== DATA RECORDS
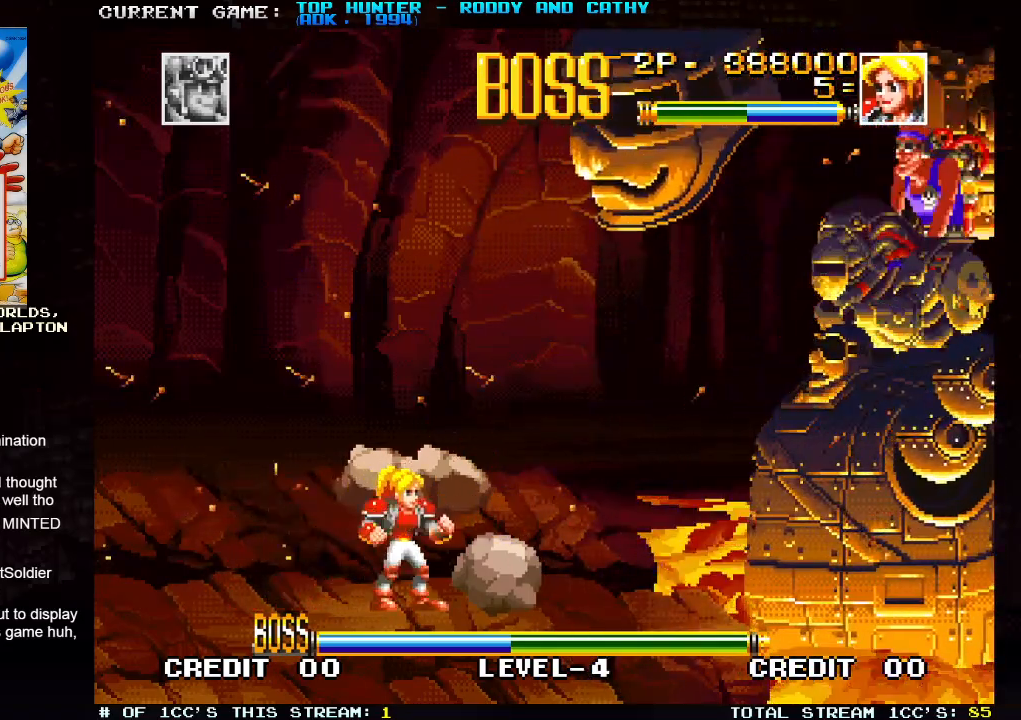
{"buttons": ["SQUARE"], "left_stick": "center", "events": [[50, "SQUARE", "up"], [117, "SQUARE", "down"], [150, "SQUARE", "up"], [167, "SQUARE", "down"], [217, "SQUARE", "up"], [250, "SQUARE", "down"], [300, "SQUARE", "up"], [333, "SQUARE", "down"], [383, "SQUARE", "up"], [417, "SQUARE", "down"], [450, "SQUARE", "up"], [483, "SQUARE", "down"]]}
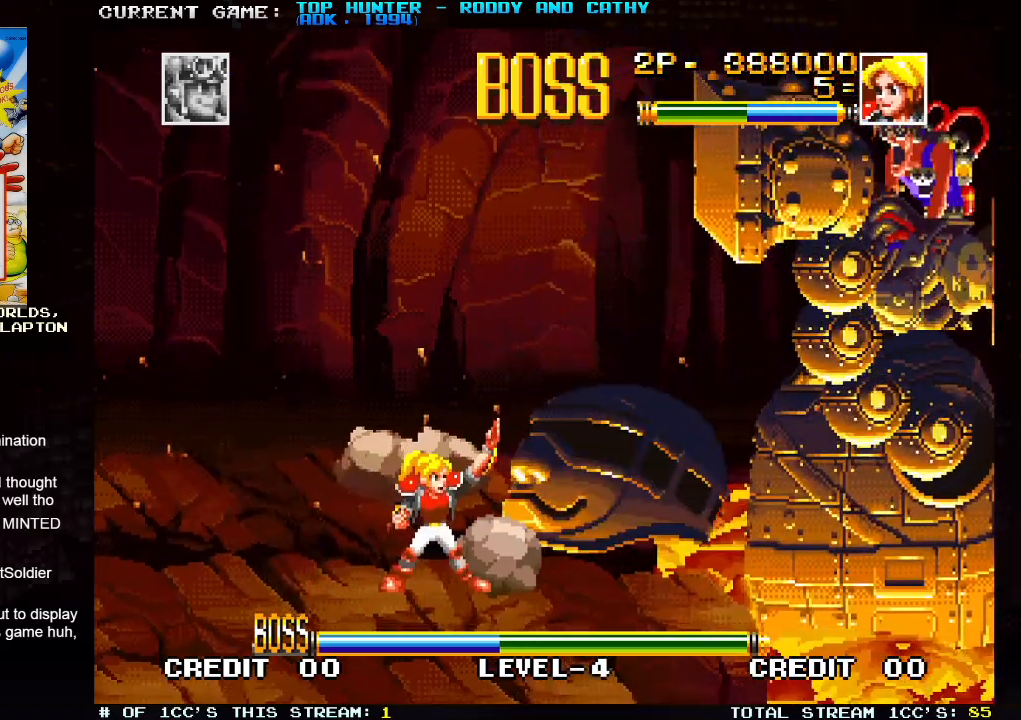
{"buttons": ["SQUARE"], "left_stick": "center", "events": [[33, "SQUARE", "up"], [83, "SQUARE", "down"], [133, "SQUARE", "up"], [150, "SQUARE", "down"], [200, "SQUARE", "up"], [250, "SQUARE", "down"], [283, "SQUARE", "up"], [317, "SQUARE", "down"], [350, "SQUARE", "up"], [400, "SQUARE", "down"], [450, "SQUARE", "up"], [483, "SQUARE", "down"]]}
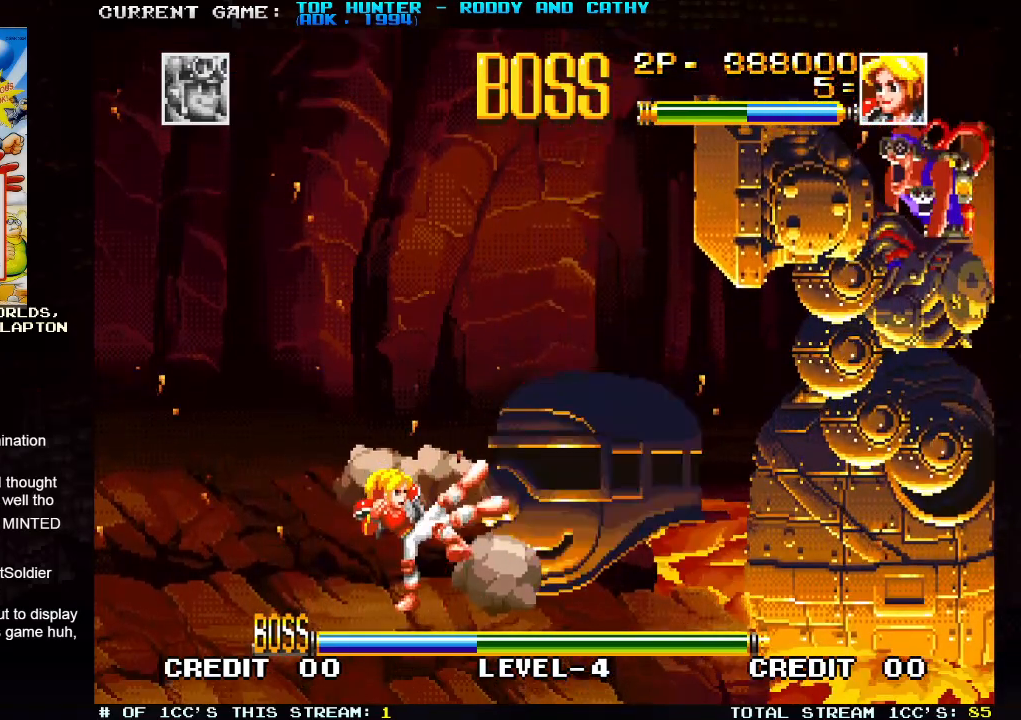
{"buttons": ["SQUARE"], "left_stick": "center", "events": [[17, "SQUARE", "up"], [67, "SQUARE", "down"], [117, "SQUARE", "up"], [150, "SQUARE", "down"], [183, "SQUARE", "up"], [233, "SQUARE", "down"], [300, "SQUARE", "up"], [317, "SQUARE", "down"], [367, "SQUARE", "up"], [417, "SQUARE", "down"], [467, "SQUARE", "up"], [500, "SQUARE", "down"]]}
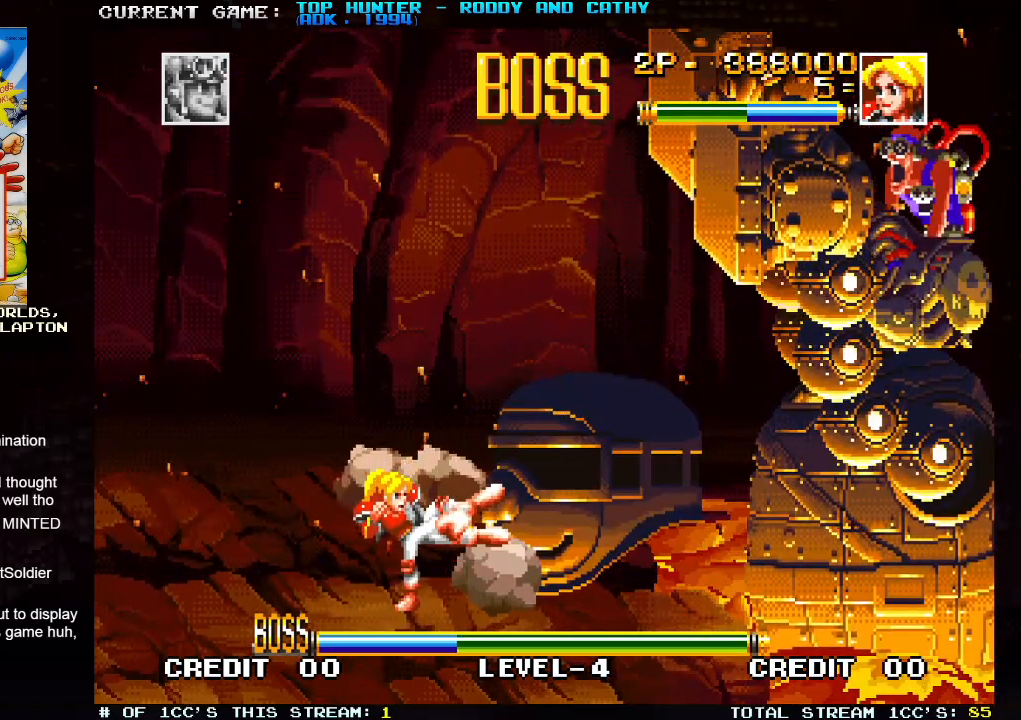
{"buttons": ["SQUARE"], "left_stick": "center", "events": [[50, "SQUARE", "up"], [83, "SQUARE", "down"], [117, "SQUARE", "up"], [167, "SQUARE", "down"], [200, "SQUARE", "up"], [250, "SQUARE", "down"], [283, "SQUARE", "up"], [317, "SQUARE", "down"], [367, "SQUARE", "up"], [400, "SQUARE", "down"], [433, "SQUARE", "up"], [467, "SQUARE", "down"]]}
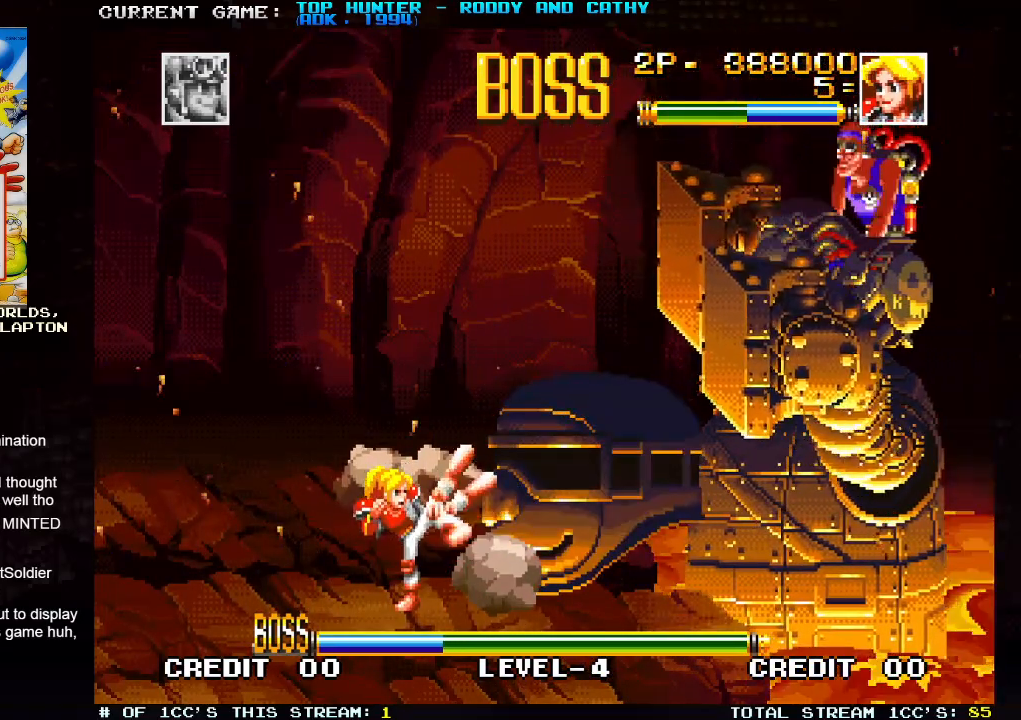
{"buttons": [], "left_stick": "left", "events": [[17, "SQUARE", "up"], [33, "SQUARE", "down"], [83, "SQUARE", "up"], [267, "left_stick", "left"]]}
====
== DATA RECORDS
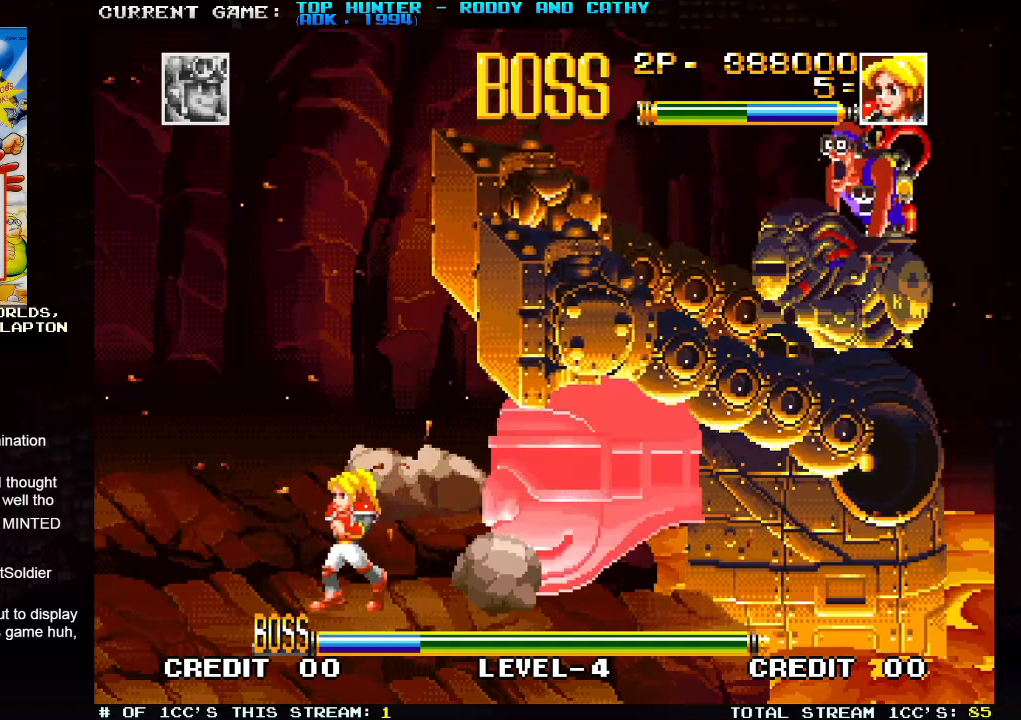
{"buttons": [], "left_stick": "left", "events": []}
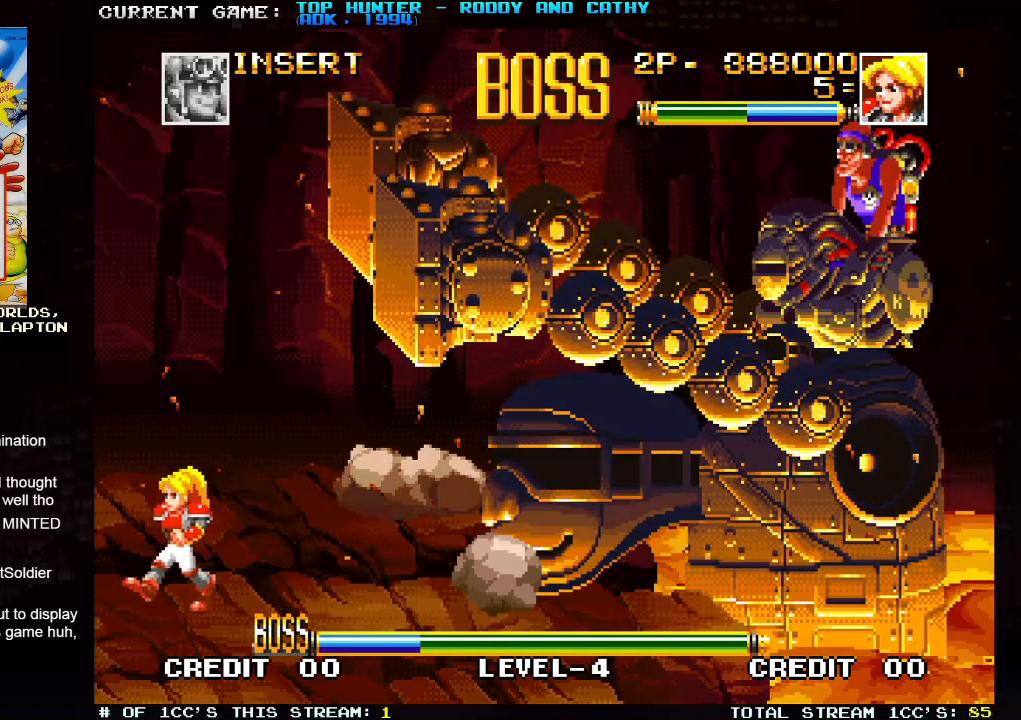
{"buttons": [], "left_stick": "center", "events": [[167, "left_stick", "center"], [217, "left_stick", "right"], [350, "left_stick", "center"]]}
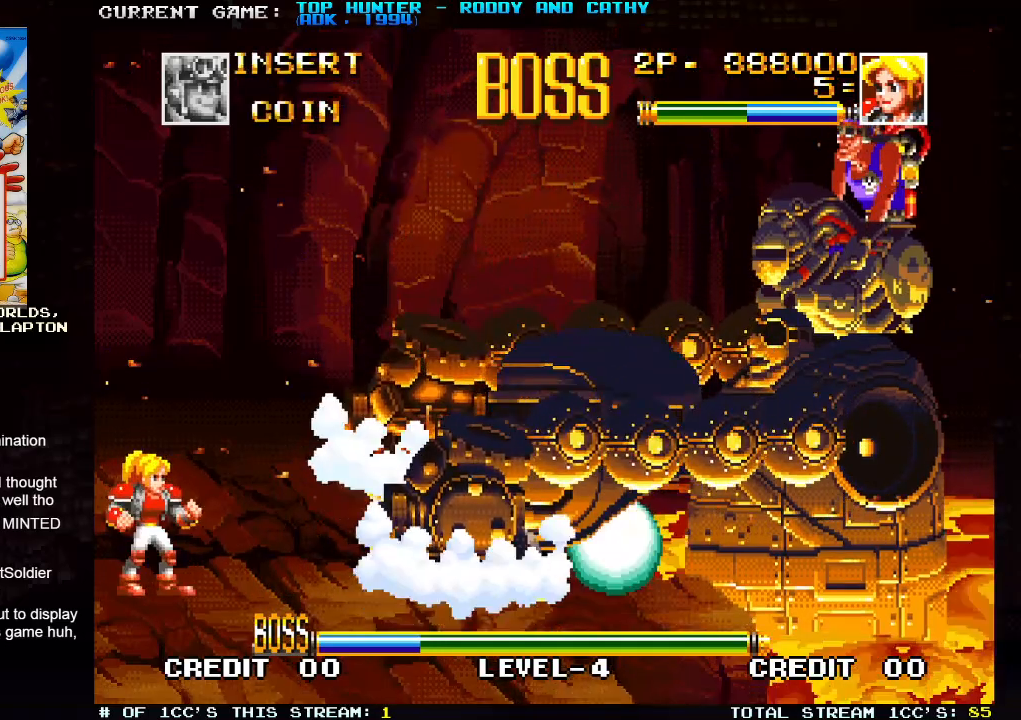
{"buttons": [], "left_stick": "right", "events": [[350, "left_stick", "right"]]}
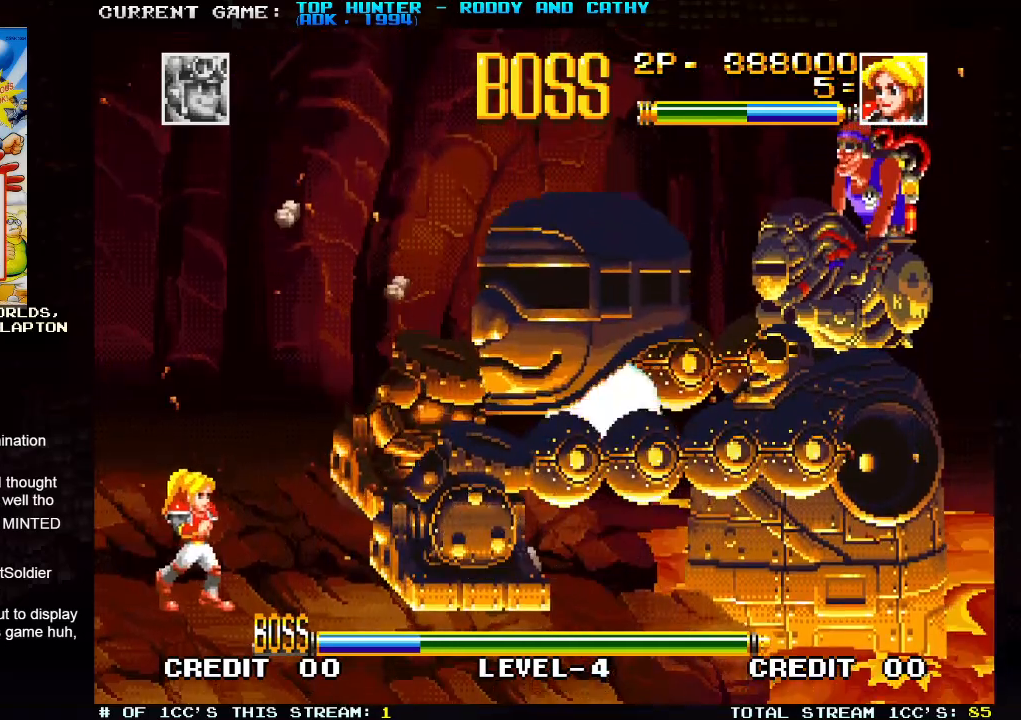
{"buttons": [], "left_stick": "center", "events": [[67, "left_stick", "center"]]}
====
REQUIRED WORK.
If "right" is in a line of the listing above, count that line; give the final number and nothing more.

OUTPUT FOR THIS TASK.
2